| DOCUMENT SEGMENT |
Start of Block

Thanks for the photo Ron !


----------



## rdunn12

No,that is a B.C. Rich Warlock.


----------



## chriselle

rdunn12 said:


> No,that is a B.C. Rich Warlock.



I always got such a kick out of BC Rich designs...cool to look at but not the most ergonomic to play.  But on what other occasion can you say, "Rich Bitch!" and not get slapped...:wink:  Keep us up to date on your build, too.  That design looks like you are thinking of a thru body neck...might actually be easier with all those curves around the neck pocket. Looking good.


----------



## Dalecamino

I got my bridge , and string thru ferrals today and , wouldn't you know , there's a snag already ? The pre-routed cavity for the bridge pup isn't big enough for the pup after mounting to the bridge , using the pre-drilled screw holes for mounting the bridge to the body . May have to go back out and measure then drill new holes . I'll have to mount the neck to the body (which I hadn't planned on doing just yet) It has to be 25 1/2 " from the nut to the saddles . My measurements will determine whether I'll re-locate mounting holes or make that cavity bigger without a router ('cause I don't have one ) :beat-up: I'll report my findings later .:redface:


----------



## jbostian

Cool project Chuck.  I built a strat copy a while back.  That was one of my first projects that got me into woodworking.  Not that I did much to the kit other then paint it and slap it together.  What parts did you upgrade?

Jamie


----------



## skiprat

Hey Chuck....don't forget that once you have finished it, you *HAVE* to make a miniature pen version,  :biggrin::tongue:


----------



## Dalecamino

jbostian said:


> Cool project Chuck. I built a strat copy a while back. That was one of my first projects that got me into woodworking. Not that I did much to the kit other then paint it and slap it together. What parts did you upgrade?

End of Block

| EXERCISE REQUIREMENTS |
(A) According to the forum thread, what distance must there be from the nut to the saddles?
(B) Summarize the forum thread in two sentences.

[Stored items]
Start of Block

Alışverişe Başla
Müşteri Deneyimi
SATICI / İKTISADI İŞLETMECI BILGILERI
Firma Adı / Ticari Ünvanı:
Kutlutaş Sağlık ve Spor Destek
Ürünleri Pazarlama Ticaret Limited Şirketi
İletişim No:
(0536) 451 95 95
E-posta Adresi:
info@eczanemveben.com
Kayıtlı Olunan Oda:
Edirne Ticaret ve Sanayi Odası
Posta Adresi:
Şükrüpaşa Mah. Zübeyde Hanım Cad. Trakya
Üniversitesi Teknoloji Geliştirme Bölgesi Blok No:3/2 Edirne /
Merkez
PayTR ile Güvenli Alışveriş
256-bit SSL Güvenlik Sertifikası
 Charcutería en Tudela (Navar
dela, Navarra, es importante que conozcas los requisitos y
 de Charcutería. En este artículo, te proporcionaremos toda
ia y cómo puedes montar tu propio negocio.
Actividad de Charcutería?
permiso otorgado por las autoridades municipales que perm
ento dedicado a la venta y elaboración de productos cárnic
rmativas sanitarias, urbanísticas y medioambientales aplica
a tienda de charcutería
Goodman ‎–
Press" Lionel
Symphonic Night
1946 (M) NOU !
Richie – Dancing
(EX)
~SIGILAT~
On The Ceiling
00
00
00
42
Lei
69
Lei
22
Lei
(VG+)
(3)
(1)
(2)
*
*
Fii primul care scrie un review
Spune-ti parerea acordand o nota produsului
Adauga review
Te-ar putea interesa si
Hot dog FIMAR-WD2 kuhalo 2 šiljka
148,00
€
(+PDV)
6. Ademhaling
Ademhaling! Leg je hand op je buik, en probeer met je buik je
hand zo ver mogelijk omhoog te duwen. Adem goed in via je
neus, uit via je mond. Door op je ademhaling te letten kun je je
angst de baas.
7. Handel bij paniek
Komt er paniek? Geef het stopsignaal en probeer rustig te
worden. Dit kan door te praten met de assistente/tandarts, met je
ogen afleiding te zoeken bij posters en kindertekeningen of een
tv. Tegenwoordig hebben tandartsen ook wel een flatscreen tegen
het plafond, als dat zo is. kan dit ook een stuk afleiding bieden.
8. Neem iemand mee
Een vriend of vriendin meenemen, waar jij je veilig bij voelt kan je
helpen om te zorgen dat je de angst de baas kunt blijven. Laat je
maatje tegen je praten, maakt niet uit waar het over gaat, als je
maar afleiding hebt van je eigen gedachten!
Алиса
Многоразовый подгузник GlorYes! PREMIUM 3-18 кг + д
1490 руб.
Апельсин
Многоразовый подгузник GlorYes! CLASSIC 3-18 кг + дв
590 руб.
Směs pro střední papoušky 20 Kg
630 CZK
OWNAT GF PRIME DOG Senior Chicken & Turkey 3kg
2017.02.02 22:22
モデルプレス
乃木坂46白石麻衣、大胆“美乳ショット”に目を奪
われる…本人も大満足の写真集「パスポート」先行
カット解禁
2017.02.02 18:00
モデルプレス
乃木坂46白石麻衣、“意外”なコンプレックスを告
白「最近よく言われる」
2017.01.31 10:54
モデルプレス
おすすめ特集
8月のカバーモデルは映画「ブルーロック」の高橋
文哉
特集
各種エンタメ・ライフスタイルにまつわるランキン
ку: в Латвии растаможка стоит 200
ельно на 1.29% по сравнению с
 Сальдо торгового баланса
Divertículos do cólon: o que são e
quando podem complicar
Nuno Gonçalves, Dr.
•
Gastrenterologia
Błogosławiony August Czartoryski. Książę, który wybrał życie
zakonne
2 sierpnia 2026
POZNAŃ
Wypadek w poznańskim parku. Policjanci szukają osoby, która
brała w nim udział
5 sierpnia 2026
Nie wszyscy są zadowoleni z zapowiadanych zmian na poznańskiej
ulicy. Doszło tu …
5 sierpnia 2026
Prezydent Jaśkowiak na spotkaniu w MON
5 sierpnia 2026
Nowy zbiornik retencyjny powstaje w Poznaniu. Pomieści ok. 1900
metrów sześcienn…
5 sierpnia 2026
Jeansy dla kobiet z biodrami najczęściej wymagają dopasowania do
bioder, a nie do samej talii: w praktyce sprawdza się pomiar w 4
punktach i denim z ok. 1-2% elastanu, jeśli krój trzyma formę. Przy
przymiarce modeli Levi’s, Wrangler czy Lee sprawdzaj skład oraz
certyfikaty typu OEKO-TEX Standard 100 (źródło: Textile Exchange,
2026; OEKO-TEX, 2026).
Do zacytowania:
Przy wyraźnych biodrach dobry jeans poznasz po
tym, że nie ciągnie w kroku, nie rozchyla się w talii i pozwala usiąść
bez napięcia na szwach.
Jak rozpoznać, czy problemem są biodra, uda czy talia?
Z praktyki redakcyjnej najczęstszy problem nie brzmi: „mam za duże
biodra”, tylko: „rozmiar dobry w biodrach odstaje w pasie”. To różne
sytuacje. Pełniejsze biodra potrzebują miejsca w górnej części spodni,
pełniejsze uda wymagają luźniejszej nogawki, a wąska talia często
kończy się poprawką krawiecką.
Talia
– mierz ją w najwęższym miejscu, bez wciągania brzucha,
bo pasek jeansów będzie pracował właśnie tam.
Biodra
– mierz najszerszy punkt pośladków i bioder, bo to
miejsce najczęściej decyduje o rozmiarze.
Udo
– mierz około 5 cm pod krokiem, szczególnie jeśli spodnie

End of Block

| SOLUTION LIST |
(A) It must be 25 1/2 inches.

(B) In the forum thread, rdunn12 identifies a guitar as a B.C. Rich Warlock, and chriselle replies that B.C. Rich designs are cool to look at but not the most ergonomic to play. Dalecamino reports that the pre-routed bridge pickup cavity is too small once the pickup is mounted to the bridge, while other members ask which parts were upgraded and suggest making a miniature pen version of the finished guitar.